_Your goal_
In the entries below, find the line with "Каталог товарів LAMiNi" and the line with "виниловая наклейка без". Reproduce those two lines and every line between them exactly, and nothing more.

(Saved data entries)
____

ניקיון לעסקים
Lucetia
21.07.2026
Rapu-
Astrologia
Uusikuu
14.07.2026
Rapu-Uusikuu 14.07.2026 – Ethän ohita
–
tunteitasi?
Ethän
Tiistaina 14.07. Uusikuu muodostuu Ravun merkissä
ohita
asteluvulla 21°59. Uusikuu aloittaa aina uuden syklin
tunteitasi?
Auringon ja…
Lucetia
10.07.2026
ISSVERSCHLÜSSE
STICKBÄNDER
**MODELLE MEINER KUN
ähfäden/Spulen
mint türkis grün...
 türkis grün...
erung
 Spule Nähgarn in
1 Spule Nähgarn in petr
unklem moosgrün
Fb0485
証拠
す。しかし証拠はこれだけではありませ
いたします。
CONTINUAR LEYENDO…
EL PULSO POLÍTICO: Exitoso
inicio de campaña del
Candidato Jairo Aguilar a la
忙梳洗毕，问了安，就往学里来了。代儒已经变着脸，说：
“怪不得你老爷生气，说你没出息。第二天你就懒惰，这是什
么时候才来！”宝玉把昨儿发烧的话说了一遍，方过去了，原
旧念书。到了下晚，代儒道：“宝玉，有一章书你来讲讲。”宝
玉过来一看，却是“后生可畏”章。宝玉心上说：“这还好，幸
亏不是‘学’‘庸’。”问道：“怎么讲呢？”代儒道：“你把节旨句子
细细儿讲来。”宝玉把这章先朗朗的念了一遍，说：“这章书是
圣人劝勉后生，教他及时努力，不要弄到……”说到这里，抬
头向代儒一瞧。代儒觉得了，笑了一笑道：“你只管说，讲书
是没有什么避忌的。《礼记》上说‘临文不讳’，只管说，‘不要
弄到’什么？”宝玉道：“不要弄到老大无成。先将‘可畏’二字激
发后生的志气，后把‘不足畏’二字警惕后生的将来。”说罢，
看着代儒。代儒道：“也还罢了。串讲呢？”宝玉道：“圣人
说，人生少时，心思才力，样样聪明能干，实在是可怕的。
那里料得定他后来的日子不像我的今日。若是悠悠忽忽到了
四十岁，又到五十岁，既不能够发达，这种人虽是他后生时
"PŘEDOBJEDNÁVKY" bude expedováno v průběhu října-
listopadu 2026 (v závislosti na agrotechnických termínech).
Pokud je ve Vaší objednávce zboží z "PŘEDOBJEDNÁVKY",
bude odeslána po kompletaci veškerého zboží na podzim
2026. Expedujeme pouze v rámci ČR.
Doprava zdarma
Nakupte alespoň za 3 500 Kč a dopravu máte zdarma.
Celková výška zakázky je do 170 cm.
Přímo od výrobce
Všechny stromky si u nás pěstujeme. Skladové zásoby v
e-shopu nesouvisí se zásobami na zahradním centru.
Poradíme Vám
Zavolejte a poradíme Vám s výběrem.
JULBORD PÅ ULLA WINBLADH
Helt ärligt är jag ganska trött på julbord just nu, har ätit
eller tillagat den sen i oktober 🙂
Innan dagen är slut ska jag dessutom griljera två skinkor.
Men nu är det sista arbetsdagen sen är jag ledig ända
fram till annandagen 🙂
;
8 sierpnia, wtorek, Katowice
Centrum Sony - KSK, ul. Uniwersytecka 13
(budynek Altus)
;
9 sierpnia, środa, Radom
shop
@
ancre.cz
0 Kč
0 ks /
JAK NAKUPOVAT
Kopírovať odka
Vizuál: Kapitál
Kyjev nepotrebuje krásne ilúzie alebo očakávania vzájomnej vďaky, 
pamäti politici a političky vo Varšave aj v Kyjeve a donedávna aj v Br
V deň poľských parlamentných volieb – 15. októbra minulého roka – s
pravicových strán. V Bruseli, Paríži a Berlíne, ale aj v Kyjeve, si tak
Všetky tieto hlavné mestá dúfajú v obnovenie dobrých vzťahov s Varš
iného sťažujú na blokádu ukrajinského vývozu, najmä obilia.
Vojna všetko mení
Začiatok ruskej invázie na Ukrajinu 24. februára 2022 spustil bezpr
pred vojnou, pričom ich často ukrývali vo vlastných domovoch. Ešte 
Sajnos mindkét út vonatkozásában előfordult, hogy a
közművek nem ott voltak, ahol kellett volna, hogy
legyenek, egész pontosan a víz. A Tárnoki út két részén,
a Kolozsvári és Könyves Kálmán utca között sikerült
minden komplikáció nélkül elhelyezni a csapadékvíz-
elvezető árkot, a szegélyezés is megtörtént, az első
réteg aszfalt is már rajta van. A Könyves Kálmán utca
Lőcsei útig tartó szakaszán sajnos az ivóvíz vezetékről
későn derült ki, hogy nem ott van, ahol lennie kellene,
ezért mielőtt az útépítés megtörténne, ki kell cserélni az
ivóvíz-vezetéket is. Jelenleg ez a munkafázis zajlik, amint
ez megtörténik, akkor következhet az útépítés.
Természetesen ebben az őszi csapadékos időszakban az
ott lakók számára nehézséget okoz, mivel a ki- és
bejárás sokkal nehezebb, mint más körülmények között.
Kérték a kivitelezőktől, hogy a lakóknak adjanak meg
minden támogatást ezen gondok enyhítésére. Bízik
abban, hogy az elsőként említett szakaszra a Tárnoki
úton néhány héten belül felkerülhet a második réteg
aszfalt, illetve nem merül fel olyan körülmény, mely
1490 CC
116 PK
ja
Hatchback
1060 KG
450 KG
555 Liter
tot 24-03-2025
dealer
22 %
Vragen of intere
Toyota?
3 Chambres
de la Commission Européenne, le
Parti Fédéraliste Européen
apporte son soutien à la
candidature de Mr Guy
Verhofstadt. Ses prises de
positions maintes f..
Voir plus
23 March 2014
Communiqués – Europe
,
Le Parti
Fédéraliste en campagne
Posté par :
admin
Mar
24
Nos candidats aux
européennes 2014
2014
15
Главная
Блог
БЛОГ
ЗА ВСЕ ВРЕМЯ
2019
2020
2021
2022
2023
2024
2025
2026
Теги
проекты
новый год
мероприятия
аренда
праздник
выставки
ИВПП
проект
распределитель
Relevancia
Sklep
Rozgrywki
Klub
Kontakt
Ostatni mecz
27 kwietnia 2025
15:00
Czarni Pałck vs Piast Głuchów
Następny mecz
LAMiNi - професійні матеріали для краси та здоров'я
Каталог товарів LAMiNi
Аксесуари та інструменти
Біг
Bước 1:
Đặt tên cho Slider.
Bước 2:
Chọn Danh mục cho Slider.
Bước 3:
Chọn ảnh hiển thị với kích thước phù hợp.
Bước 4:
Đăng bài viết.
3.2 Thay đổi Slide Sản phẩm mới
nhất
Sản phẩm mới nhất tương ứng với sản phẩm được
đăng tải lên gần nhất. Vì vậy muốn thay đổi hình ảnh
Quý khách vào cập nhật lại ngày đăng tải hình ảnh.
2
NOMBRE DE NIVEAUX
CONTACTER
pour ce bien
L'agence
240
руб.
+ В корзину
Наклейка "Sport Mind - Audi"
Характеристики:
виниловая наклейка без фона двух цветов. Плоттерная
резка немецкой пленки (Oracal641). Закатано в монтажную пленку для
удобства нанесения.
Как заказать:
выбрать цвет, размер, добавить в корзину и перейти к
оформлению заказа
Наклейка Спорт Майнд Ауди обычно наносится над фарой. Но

____

_Task response_
Каталог товарів LAMiNi
Аксесуари та інструменти
Біг
Bước 1:
Đặt tên cho Slider.
Bước 2:
Chọn Danh mục cho Slider.
Bước 3:
Chọn ảnh hiển thị với kích thước phù hợp.
Bước 4:
Đăng bài viết.
3.2 Thay đổi Slide Sản phẩm mới
nhất
Sản phẩm mới nhất tương ứng với sản phẩm được
đăng tải lên gần nhất. Vì vậy muốn thay đổi hình ảnh
Quý khách vào cập nhật lại ngày đăng tải hình ảnh.
2
NOMBRE DE NIVEAUX
CONTACTER
pour ce bien
L'agence
240
руб.
+ В корзину
Наклейка "Sport Mind - Audi"
Характеристики:
виниловая наклейка без фона двух цветов. Плоттерная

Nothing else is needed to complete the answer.